Update 9-3-2018
The other day I found two dead queens out of the bunch, which is not too bad. For some reason after the reserve fungus got down to a pretty small size it suddenly looks healthier. I took a little more of it to give to a few queens whose fungus was completely dead or gone. I looked at a few of them under my microscope and saw they had a few eggs and one had a small larva. I know there is usually a lot more brood than you can easily see, because it's often hidden in the fungus. I set a few more queens up in formicariums. I don't want to use all the formicariums I have in case someone wants to buy one.
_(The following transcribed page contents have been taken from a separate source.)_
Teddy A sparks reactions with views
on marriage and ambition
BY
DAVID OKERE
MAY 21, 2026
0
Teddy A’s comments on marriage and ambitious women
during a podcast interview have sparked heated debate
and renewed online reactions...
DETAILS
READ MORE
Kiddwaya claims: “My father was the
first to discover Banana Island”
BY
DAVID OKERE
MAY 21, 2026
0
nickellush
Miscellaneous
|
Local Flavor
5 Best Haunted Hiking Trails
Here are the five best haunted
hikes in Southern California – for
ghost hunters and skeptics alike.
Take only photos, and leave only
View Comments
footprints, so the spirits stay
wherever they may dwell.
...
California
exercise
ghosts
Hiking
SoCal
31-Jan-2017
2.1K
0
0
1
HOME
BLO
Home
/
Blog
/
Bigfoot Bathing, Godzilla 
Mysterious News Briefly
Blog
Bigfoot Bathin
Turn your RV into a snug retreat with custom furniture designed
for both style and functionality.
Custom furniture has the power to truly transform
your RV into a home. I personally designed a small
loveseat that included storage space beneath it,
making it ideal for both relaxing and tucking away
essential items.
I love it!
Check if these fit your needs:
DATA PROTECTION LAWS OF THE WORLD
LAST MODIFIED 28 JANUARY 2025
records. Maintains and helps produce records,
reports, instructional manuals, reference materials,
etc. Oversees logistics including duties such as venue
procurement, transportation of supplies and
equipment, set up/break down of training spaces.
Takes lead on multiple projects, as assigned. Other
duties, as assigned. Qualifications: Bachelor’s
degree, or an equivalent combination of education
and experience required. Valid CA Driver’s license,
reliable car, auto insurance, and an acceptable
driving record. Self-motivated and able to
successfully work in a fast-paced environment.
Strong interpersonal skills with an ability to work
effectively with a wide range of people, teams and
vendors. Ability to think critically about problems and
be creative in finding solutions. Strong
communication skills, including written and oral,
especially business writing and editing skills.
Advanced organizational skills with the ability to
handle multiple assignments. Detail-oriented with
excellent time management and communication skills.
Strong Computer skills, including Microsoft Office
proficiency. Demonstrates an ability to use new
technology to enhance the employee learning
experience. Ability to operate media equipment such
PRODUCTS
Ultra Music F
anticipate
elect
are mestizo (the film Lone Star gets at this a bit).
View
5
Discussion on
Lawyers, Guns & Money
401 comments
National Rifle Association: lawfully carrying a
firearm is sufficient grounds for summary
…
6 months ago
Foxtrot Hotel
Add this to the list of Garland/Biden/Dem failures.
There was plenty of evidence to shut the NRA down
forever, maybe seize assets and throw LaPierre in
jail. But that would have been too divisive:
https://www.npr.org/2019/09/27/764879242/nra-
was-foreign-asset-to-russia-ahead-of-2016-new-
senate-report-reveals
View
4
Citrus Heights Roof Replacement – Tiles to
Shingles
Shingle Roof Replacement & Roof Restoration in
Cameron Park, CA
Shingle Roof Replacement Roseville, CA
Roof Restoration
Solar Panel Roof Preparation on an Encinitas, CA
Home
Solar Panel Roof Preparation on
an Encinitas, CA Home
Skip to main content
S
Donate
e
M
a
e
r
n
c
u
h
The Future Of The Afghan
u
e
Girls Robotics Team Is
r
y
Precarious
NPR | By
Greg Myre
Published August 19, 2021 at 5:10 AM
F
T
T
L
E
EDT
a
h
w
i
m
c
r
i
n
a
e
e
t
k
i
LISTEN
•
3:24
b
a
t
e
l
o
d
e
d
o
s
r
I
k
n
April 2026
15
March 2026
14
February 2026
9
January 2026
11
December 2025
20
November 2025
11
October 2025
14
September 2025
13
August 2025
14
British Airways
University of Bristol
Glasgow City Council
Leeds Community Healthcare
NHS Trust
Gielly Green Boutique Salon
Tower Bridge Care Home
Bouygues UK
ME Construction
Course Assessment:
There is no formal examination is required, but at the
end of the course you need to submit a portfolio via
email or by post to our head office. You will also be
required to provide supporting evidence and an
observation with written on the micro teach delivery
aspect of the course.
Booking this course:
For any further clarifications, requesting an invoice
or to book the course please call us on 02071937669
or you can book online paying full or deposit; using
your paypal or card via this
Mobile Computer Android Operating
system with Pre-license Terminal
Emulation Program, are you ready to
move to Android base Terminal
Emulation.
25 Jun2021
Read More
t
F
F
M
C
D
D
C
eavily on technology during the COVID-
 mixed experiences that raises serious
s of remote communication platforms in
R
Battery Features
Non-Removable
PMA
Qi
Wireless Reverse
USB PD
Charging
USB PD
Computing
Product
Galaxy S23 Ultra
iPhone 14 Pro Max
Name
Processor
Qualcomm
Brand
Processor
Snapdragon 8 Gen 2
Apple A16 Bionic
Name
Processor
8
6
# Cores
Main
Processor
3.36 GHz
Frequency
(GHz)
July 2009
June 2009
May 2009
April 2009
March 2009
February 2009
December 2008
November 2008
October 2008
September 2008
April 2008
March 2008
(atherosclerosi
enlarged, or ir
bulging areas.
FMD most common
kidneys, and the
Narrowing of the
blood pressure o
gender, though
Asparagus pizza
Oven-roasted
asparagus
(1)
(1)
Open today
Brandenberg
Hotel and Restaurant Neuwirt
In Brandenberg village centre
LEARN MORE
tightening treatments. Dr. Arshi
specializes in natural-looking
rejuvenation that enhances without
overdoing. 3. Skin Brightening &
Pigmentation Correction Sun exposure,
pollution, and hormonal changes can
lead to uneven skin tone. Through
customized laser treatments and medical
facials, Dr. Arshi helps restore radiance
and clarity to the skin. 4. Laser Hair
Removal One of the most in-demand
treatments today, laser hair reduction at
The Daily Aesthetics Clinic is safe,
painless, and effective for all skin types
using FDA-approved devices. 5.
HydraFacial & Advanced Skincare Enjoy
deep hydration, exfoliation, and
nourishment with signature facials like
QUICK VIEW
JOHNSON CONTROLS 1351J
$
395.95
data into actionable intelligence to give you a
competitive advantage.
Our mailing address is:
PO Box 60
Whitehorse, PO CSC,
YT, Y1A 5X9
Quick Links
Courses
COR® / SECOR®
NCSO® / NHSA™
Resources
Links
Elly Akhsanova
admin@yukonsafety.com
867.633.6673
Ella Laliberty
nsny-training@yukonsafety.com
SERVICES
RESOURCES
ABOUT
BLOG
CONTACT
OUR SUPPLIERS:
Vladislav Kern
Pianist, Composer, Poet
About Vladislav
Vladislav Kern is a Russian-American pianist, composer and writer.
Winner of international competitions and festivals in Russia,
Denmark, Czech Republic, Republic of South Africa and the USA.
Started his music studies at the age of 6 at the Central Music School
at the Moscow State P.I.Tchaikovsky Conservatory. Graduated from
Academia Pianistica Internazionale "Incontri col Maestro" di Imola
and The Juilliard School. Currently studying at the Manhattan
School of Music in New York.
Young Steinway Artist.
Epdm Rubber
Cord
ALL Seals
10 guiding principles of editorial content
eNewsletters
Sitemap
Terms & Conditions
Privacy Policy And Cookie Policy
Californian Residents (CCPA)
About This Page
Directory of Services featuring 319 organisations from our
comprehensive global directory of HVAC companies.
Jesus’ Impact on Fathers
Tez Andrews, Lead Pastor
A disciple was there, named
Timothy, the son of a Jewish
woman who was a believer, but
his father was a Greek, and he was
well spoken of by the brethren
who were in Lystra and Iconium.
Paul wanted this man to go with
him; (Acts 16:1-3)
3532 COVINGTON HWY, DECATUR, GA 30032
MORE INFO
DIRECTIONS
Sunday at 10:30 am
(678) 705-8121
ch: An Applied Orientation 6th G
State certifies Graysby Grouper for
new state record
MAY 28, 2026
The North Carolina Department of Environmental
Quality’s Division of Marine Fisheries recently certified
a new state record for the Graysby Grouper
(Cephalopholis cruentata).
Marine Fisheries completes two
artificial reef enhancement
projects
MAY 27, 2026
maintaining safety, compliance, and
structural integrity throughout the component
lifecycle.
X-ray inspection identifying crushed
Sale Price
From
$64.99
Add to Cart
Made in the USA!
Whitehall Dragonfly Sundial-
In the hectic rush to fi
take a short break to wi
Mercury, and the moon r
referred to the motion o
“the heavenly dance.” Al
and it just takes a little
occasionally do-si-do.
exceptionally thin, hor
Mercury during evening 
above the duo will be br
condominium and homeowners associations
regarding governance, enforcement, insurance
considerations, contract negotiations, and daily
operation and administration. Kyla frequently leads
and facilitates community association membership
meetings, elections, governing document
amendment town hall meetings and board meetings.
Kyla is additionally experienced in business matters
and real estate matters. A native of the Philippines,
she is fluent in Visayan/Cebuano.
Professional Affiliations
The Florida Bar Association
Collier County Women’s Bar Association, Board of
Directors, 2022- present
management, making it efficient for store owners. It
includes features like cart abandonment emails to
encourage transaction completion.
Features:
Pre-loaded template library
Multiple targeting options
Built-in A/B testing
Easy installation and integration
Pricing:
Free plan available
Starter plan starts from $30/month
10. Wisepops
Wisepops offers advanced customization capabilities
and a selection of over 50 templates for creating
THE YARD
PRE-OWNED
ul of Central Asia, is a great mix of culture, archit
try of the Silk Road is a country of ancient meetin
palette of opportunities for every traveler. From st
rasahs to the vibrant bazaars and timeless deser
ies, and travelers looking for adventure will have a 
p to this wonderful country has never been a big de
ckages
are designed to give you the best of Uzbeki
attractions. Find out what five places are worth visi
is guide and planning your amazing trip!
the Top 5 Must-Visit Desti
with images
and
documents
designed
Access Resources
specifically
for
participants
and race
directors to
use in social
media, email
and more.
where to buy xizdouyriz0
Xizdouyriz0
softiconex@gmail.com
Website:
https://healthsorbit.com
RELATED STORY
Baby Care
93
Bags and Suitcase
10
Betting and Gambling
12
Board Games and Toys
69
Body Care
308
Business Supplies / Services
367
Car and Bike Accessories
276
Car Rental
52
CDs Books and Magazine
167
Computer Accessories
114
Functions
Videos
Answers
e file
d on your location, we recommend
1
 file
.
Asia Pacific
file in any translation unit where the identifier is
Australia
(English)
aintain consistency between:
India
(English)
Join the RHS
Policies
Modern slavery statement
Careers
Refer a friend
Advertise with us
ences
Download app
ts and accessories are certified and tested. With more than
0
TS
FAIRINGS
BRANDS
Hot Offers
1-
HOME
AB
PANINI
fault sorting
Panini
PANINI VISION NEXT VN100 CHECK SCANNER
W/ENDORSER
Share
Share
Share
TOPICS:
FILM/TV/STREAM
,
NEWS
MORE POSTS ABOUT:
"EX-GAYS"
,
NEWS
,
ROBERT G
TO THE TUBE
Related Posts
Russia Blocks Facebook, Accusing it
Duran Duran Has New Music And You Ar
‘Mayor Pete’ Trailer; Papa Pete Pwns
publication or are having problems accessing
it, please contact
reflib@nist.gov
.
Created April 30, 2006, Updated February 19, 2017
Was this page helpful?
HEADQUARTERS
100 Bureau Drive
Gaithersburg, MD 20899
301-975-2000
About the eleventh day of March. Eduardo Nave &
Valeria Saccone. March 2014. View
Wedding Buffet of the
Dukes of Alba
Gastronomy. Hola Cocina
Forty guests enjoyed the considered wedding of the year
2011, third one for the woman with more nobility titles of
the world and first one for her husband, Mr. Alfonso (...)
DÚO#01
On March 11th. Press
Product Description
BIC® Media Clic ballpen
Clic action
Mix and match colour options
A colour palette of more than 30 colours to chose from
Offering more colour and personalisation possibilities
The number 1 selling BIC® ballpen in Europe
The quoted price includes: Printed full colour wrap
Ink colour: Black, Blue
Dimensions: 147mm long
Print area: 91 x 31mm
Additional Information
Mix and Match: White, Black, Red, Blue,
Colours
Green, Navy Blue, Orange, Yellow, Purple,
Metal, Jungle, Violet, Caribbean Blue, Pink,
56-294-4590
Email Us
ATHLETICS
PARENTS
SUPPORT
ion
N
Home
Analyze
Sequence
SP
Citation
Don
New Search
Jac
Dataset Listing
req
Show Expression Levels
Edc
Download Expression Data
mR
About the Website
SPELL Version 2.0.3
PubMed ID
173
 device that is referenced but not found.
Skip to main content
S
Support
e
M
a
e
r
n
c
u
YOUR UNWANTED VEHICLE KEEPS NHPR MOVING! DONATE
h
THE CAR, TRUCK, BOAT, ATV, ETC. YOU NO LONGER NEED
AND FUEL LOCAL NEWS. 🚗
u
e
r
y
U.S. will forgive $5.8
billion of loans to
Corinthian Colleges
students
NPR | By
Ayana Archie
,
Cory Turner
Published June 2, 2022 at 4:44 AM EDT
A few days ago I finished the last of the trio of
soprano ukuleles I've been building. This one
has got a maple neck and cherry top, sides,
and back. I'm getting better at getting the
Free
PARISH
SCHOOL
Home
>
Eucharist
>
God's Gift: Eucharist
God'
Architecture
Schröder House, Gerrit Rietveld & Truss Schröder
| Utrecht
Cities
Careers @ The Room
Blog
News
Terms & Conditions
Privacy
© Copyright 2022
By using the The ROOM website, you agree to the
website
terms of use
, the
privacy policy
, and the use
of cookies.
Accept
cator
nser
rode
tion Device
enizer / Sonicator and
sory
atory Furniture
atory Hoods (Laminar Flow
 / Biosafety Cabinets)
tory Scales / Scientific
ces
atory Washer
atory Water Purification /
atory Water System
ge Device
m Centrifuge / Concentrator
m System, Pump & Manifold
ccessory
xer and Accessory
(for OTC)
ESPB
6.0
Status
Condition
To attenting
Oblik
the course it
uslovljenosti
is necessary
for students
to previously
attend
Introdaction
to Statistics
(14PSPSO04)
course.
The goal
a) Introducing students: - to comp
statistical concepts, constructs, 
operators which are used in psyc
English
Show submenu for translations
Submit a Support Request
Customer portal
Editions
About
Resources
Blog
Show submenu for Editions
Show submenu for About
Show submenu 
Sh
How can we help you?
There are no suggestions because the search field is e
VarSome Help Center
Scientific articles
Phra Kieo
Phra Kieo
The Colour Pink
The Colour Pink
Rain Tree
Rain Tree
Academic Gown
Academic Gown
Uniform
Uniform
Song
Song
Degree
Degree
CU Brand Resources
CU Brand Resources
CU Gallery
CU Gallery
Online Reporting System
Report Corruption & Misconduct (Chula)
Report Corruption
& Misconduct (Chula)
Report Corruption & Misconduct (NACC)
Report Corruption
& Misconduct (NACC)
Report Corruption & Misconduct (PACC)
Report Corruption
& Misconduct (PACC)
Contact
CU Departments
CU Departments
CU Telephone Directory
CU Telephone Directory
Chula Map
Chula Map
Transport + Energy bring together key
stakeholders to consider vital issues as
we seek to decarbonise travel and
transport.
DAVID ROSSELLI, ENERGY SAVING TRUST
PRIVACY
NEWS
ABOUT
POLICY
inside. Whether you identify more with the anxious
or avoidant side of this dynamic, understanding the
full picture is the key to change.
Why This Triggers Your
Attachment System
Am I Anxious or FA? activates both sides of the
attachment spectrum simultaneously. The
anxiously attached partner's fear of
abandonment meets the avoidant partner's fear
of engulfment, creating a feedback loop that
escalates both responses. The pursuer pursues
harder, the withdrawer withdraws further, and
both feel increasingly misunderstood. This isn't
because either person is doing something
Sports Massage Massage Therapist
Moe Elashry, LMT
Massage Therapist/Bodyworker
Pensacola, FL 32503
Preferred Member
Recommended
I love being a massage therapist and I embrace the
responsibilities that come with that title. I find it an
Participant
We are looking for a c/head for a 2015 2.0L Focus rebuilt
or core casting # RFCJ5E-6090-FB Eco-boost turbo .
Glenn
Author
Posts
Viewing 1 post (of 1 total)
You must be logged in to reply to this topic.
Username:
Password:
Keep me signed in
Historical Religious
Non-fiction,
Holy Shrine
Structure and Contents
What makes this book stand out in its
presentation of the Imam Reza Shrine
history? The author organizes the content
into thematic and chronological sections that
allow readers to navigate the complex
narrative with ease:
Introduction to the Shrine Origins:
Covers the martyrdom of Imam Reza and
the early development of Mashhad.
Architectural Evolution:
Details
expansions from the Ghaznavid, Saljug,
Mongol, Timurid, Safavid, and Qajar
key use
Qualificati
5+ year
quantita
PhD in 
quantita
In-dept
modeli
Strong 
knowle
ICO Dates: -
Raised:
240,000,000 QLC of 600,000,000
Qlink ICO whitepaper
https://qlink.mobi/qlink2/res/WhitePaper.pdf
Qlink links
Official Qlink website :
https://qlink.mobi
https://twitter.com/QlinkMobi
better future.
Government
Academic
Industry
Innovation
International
So far two of the fungus pieces that originally had the wild-caught workers added to them have died off. The other two (which I removed the workers from and gave to new queens) are doing well. One is relatively large so I'm surprised the queen is able to keep up with it, but she has plenty new substrate stuck all over it.
Today I checked and found one more dead queen, and two that let their fungus die, which I suspect were the same two from before. I gave them each a little more fungus and marked them this time. I usually swap them out when this happens, but I don't have any queens on reserve. If they let their fungus die again, I'm not giving them anymore. The queens will just go back in test tubes and be put in the reject pile for when the next queen dies... that is, if I don't just feel it would be more worth while giving the fungus back to the reserve fungus workers.
All in all, they are doing really well so far. Right now I have 25 queens in test tubes inside containers, and 34 in formicariums.